DAVENPORT, Iowa — It's been a little over one month since classes resumed at Saint Ambrose University.
For senior Damon Wolter, he's willing to do anything to be back on campus and he says he sees the same in his peers.
"More than anything else everyone is super excited to be back. The university has done a really good job of making sure that everything feels as normal as possible."
Right now the University has seen fewer than 1% of its students test positive for COVID-19.
Director of Communications Craig DeVrieze says he believes the small percentage stems from the close knit community on campus.
"We have students who care and want to do the right thing."
Comparing numbers to a big school like the University of Iowa, St. Ambrose is doing remarkably well.
U of I has had nearly 7% of its students test positive since classes resumed.
DeVrieze saying students understand that one wrong move could ruin the whole year.

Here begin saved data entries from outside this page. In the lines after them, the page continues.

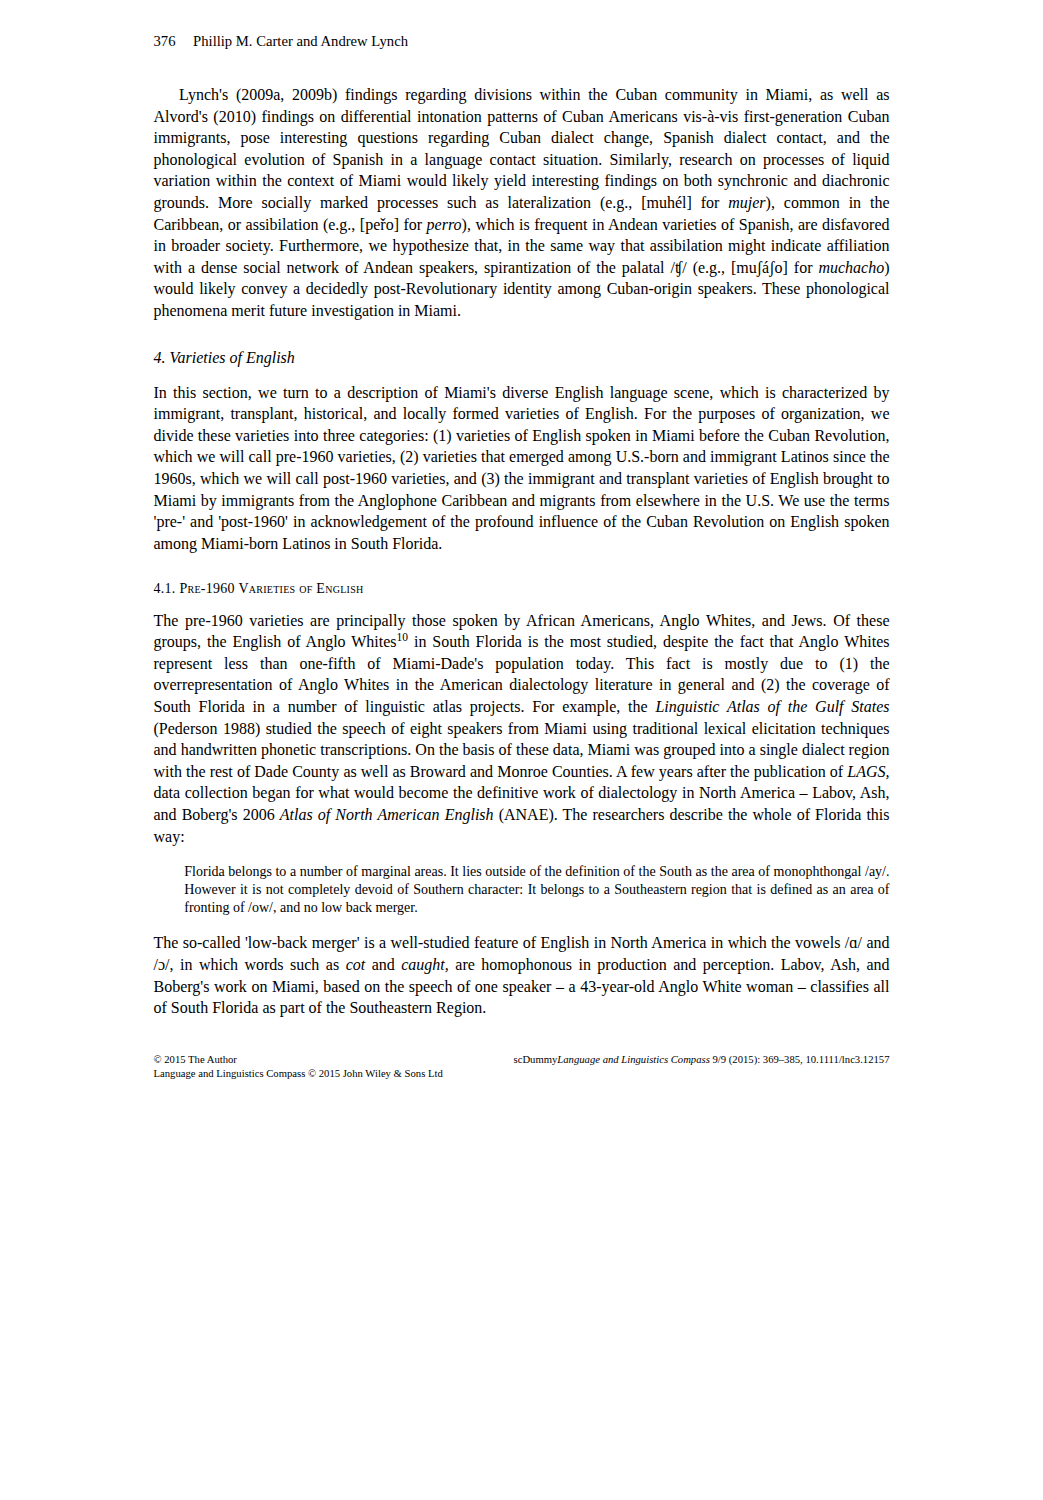376 Phillip M. Carter and Andrew Lynch
Lynch's (2009a, 2009b) findings regarding divisions within the Cuban community in Miami, as well as Alvord's (2010) findings on differential intonation patterns of Cuban Americans vis-à-vis first-generation Cuban immigrants, pose interesting questions regarding Cuban dialect change, Spanish dialect contact, and the phonological evolution of Spanish in a language contact situation. Similarly, research on processes of liquid variation within the context of Miami would likely yield interesting findings on both synchronic and diachronic grounds. More socially marked processes such as lateralization (e.g., [muhél] for mujer), common in the Caribbean, or assibilation (e.g., [peřo] for perro), which is frequent in Andean varieties of Spanish, are disfavored in broader society. Furthermore, we hypothesize that, in the same way that assibilation might indicate affiliation with a dense social network of Andean speakers, spirantization of the palatal /ʧ/ (e.g., [muʃáʃo] for muchacho) would likely convey a decidedly post-Revolutionary identity among Cuban-origin speakers. These phonological phenomena merit future investigation in Miami.
4. Varieties of English
In this section, we turn to a description of Miami's diverse English language scene, which is characterized by immigrant, transplant, historical, and locally formed varieties of English. For the purposes of organization, we divide these varieties into three categories: (1) varieties of English spoken in Miami before the Cuban Revolution, which we will call pre-1960 varieties, (2) varieties that emerged among U.S.-born and immigrant Latinos since the 1960s, which we will call post-1960 varieties, and (3) the immigrant and transplant varieties of English brought to Miami by immigrants from the Anglophone Caribbean and migrants from elsewhere in the U.S. We use the terms 'pre-' and 'post-1960' in acknowledgement of the profound influence of the Cuban Revolution on English spoken among Miami-born Latinos in South Florida.
4.1. Pre-1960 Varieties of English
The pre-1960 varieties are principally those spoken by African Americans, Anglo Whites, and Jews. Of these groups, the English of Anglo Whites10 in South Florida is the most studied, despite the fact that Anglo Whites represent less than one-fifth of Miami-Dade's population today. This fact is mostly due to (1) the overrepresentation of Anglo Whites in the American dialectology literature in general and (2) the coverage of South Florida in a number of linguistic atlas projects. For example, the Linguistic Atlas of the Gulf States (Pederson 1988) studied the speech of eight speakers from Miami using traditional lexical elicitation techniques and handwritten phonetic transcriptions. On the basis of these data, Miami was grouped into a single dialect region with the rest of Dade County as well as Broward and Monroe Counties. A few years after the publication of LAGS, data collection began for what would become the definitive work of dialectology in North America – Labov, Ash, and Boberg's 2006 Atlas of North American English (ANAE). The researchers describe the whole of Florida this way:
Florida belongs to a number of marginal areas. It lies outside of the definition of the South as the area of monophthongal /ay/. However it is not completely devoid of Southern character: It belongs to a Southeastern region that is defined as an area of fronting of /ow/, and no low back merger.
The so-called 'low-back merger' is a well-studied feature of English in North America in which the vowels /ɑ/ and /ɔ/, in which words such as cot and caught, are homophonous in production and perception. Labov, Ash, and Boberg's work on Miami, based on the speech of one speaker – a 43-year-old Anglo White woman – classifies all of South Florida as part of the Southeastern Region.
© 2015 The Author
Language and Linguistics Compass © 2015 John Wiley & Sons Ltd
scDummyLanguage and Linguistics Compass 9/9 (2015): 369–385, 10.1111/lnc3.12157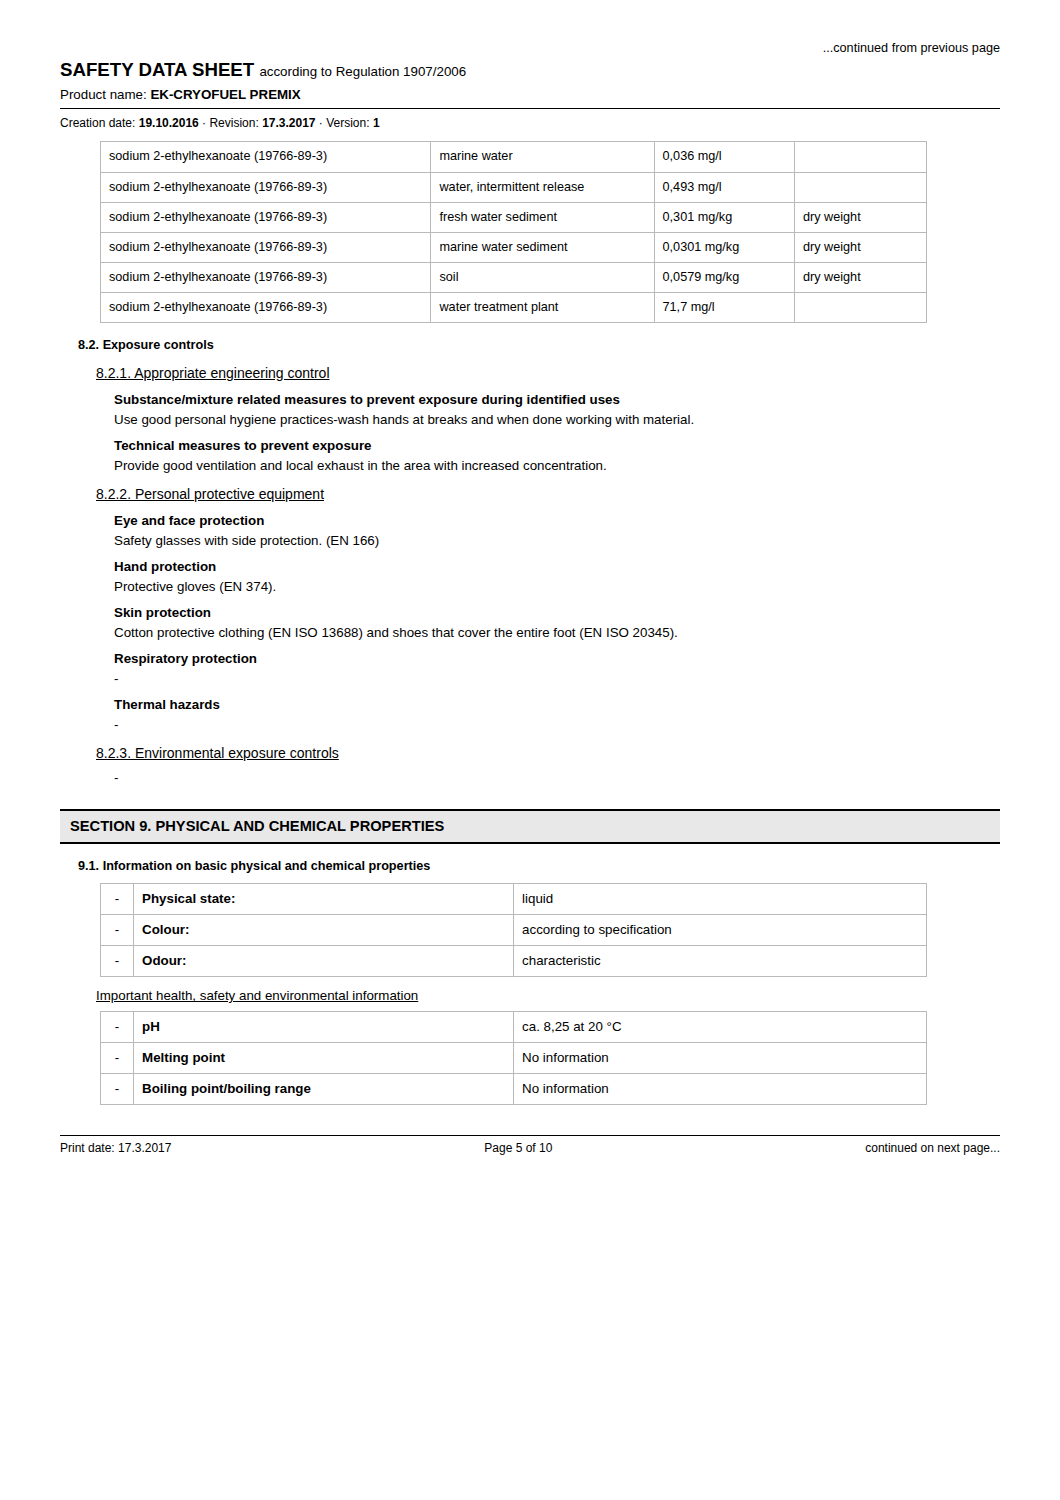...continued from previous page
SAFETY DATA SHEET according to Regulation 1907/2006
Product name: EK-CRYOFUEL PREMIX
Creation date: 19.10.2016 · Revision: 17.3.2017 · Version: 1
| sodium 2-ethylhexanoate (19766-89-3) | marine water | 0,036 mg/l | |
| sodium 2-ethylhexanoate (19766-89-3) | water, intermittent release | 0,493 mg/l | |
| sodium 2-ethylhexanoate (19766-89-3) | fresh water sediment | 0,301 mg/kg | dry weight |
| sodium 2-ethylhexanoate (19766-89-3) | marine water sediment | 0,0301 mg/kg | dry weight |
| sodium 2-ethylhexanoate (19766-89-3) | soil | 0,0579 mg/kg | dry weight |
| sodium 2-ethylhexanoate (19766-89-3) | water treatment plant | 71,7 mg/l | |
8.2. Exposure controls
8.2.1. Appropriate engineering control
Substance/mixture related measures to prevent exposure during identified uses
Use good personal hygiene practices-wash hands at breaks and when done working with material.
Technical measures to prevent exposure
Provide good ventilation and local exhaust in the area with increased concentration.
8.2.2. Personal protective equipment
Eye and face protection
Safety glasses with side protection. (EN 166)
Hand protection
Protective gloves (EN 374).
Skin protection
Cotton protective clothing (EN ISO 13688) and shoes that cover the entire foot (EN ISO 20345).
Respiratory protection
-
Thermal hazards
-
8.2.3. Environmental exposure controls
-
SECTION 9. PHYSICAL AND CHEMICAL PROPERTIES
9.1. Information on basic physical and chemical properties
| - | Physical state: | liquid |
| - | Colour: | according to specification |
| - | Odour: | characteristic |
Important health, safety and environmental information
| - | pH | ca. 8,25 at 20 °C |
| - | Melting point | No information |
| - | Boiling point/boiling range | No information |
Print date: 17.3.2017 Page 5 of 10 continued on next page...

"I think they very much understand that one situation, one party where social distancing is disregarded, the virus spreads could shut the campus down."
St. Ambrose is using self-monitoring by asking students to answer a questionnaire every morning on how they feel.
"If one question flags you you'll be contacted by one of our health professionals and they will recommend that you be tested."
While it isn't an ideal situation, senior Alison Yoder says the adjustments are worth being back on campus.
"If that's what it takes to be on campus then we kinda will do whatever we need to."
St. Ambrose students have taken a pledge to follow the rules. They're expected to social distance and wear a mask in all social settings.
DeVrieze saying that there has been some students who have been sent home for not following the rules.
"Those that simply wanted to act like this was a normal semester we've sent a few of them home."
A group of students the Friday of Homecoming sent out a letter urging students to celebrate homecoming weekend safely.
DeVrieze says its comforting to know all students are holding each other accountable, not just faculty and staff holding the students accountable.
"The fact that this message came from students should have more resonance."
Although numbers may be low now, there's always a chance they can spike.
But Yoder says she's confident students will choose to do the right thing.
"Not going off campus and getting into trouble just making sure they're keeping other students safe as well."